Marcia Mogelonsky, Director of Insight at Mintel, said: “While chocolate confectionery may be considered to be a ‘guilty pleasure’, it is also a food that is strongly tied to emotional needs. This is likely the reason that consumers allow themselves to indulge in chocolate and other less healthy snacks. Even at a time when the importance of healthy snacking is being emphasized, the importance of chocolate confectionery as a psychological wellness tool cannot be ignored.”
Indeed, in many markets sales are booming, and Mintel research shows that there is more ‘better quality’ chocolate on offer than ever before. Between 2011 and 2015, there was a 72% increase in the number of premium chocolate products launched globally, with 7% of chocolate products launched in 2015 carrying a premium claim, up from just 5% in 2011.
And it seems that this growth in launch activity follows strong consumer demand for quality chocolate. Approaching one quarter (22%) of chocolate eaters in France say that a product containing premium ingredients is an important factor when buying chocolate, followed by 21% in Italy, 17% in Spain, 11% in Germany and 9% in Poland. What’s more, one quarter (25%) of chocolate buyers in the UK say they would be willing to pay more for a luxury brand of chocolate for themselves, whilst 44% would be willing to pay more when buying as a gift.
“Given the extent to which consumers’ food knowledge has grown over the past decade, it is not surprising that they increasingly demand unique products that come with a stamp of authenticity. This is especially notable in chocolate confectionery, as consumers become more interested in cocoa sourcing, cocoa content and premium positioning,” Marcia adds.
What’s more, Mintel research reveals that in Europe taste buds have a craving for dark chocolate. In 2015, 48% of Italian chocolate eaters said they looked for dark chocolate when buying the treat, up from 36% in 2012, with the same trend seen in France, (48% in 2015 v. 39% in 2012), Germany (30% in 2015 v. 24% in 2012) and Spain (40% in 2014 v. 36% in 2012).
And it seems that moving forward, chocolate eaters around the world are looking for more innovative flavours, and the industry is responding. Notably, between 2011 and 2015 there was a 140% increase in the number of chocolate products launched globally flavoured with matcha tea. What’s more, in the same time period, there was a 270% increase in the number of chocolate confectionery products launched with a salt, or salted flavour.
Today, 44% of chocolate buyers in the UK say they’re prompted to buy chocolate when they see new flavours in-store, whilst 21% of chocolate candy buyers in the US say they usually buy new types of the treat when they see them.
“The growing influence of Asia as a source of inspiration continues to be seen in the chocolate industry.

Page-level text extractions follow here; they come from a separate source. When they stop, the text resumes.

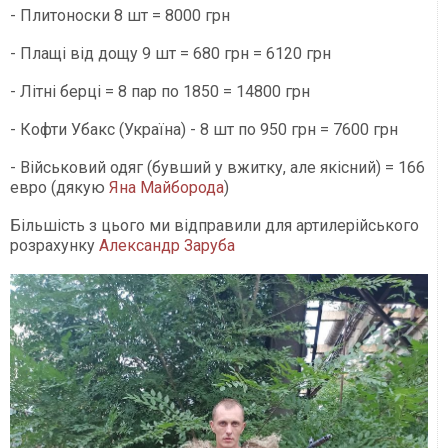
- Плитоноски 8 шт = 8000 грн
- Плащі від дощу 9 шт = 680 грн = 6120 грн
- Літні берці = 8 пар по 1850 = 14800 грн
- Кофти Убакс (Україна) - 8 шт по 950 грн = 7600 грн
- Військовий одяг (бувший у вжитку, але якісний) = 166
евро (дякую
Яна Майборода
)
Більшість з цього ми відправили для артилерійського
розрахунку
Александр Заруба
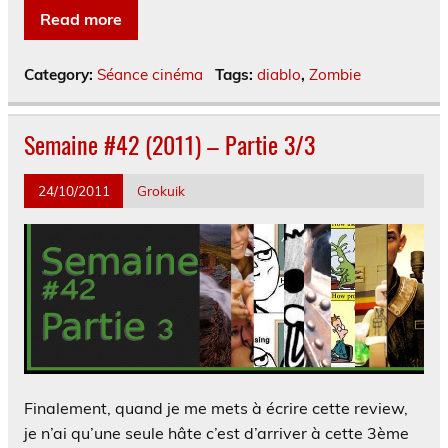
Read more
Category:
Séance cinéma
Tags:
diablo
,
Zombie
Semaine #42 (2011) – Partie 3/3
24/10/2011
Grokuik
Finalement, quand je me mets à écrire cette review,
je n’ai qu’une seule hâte c’est d’arriver à cette 3ème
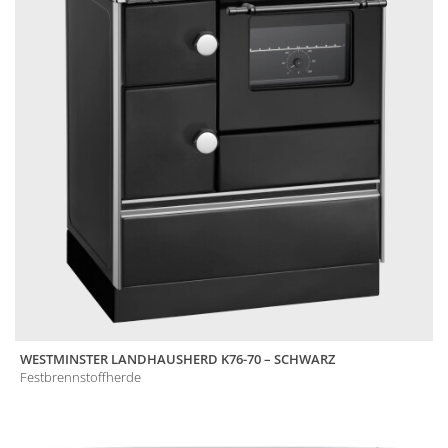
WESTMINSTER LANDHAUSHERD K76-70 – SCHWARZ
Festbrennstoffherde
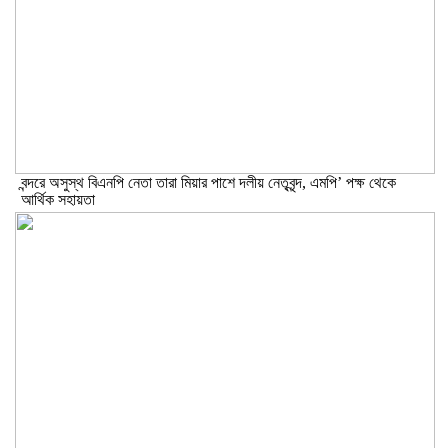
বন্দরে অসুস্থ বিএনপি নেতা তারা মিয়ার পাশে দলীয় নেতৃবৃন্দ, এমপি’ পক্ষ থেকে
আর্থিক সহায়তা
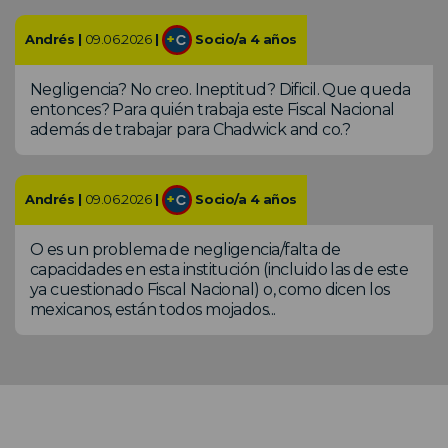
Andrés |
09.06.2026
|
Socio/a 4 años
Negligencia? No creo. Ineptitud? Dificil. Que queda
entonces? Para quién trabaja este Fiscal Nacional
además de trabajar para Chadwick and co.?
Andrés |
09.06.2026
|
Socio/a 4 años
O es un problema de negligencia/falta de
capacidades en esta institución (incluido las de este
ya cuestionado Fiscal Nacional) o, como dicen los
mexicanos, están todos mojados...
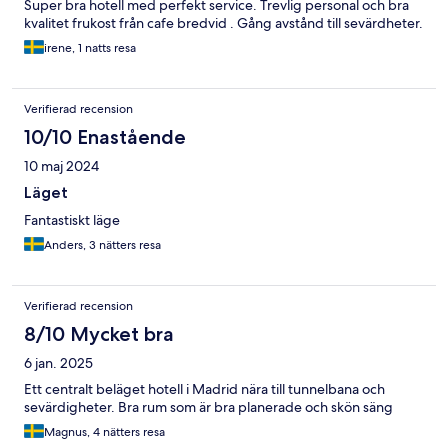
Super bra hotell med perfekt service. Trevlig personal och bra
kvalitet frukost från cafe bredvid . Gång avstånd till sevärdheter.
irene, 1 natts resa
Verifierad recension
10/10 Enastående
10 maj 2024
Läget
Fantastiskt läge
Anders, 3 nätters resa
Verifierad recension
8/10 Mycket bra
6 jan. 2025
Ett centralt beläget hotell i Madrid nära till tunnelbana och
sevärdigheter. Bra rum som är bra planerade och skön säng
Magnus, 4 nätters resa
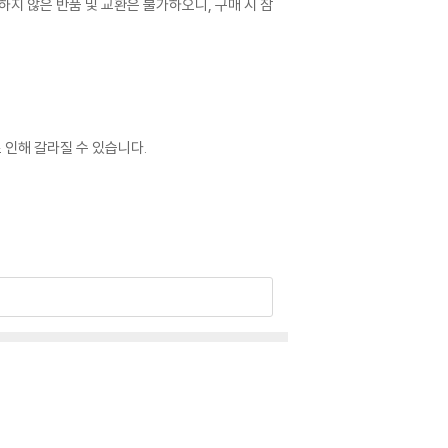
의하지 않은 반품 및 교환은 불가하오니, 구매 시 참
 인해 갈라질 수 있습니다.
 이상 현상이 발생할 수 있습니다.
 드립니다.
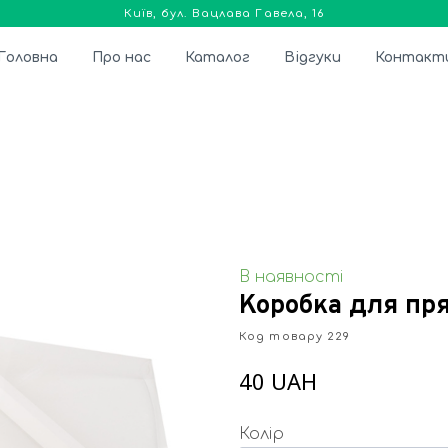
Київ, бул. Вацлава Гавела, 16
Головна
Про нас
Каталог
Відгуки
Контакт
В наявності
Коробка для пр
Код товару 229
40 UAH
Колір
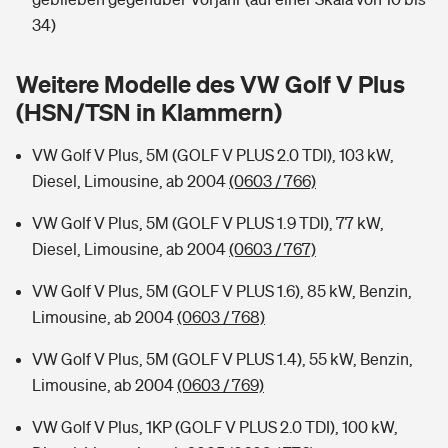
Sie haben Fragen?
34)
Hochwasser-Check: Wie gefährdet ist Ihr Haus?
Private Cyberversicherung
Rentenrechner: Wie viel Geld bekomme ich im Alter?
Weitere Modelle des VW Golf V Plus
Wer versichert was: Jetzt Versicherer finden
Musikinstrumentenversicherung
(HSN/TSN in Klammern)
Sie haben Fragen?
Zur Übersicht
VW Golf V Plus, 5M (GOLF V PLUS 2.0 TDI), 103 kW,
Diesel, Limousine, ab 2004
(0603 / 766)
Tools
VW Golf V Plus, 5M (GOLF V PLUS 1.9 TDI), 77 kW,
Diesel, Limousine, ab 2004
(0603 / 767)
Kinderunfall-Check: Mehr Sicherheit für deine Kids
VW Golf V Plus, 5M (GOLF V PLUS 1.6), 85 kW, Benzin,
Limousine, ab 2004
(0603 / 768)
Typklassen: So ist Ihr Auto eingestuft
VW Golf V Plus, 5M (GOLF V PLUS 1.4), 55 kW, Benzin,
Limousine, ab 2004
(0603 / 769)
Sie haben Fragen?
VW Golf V Plus, 1KP (GOLF V PLUS 2.0 TDI), 100 kW,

In 2012, wasabi was the ‘Asian flavour of note’ in chocolate confectionery. In 2015, matcha green tea took its place. Chocolate manufacturers are exploring the use of teas as an ingredient in confectionery, both because of the health benefits they claim and because of their flavour notes, which can complement different strengths of cocoa. While matcha is the best known right now, it is possible that other teas will gain attention and grow in popularity as chocolate confectionery flavours and ingredients as more research about their health benefits comes to light,” Marcia concludes.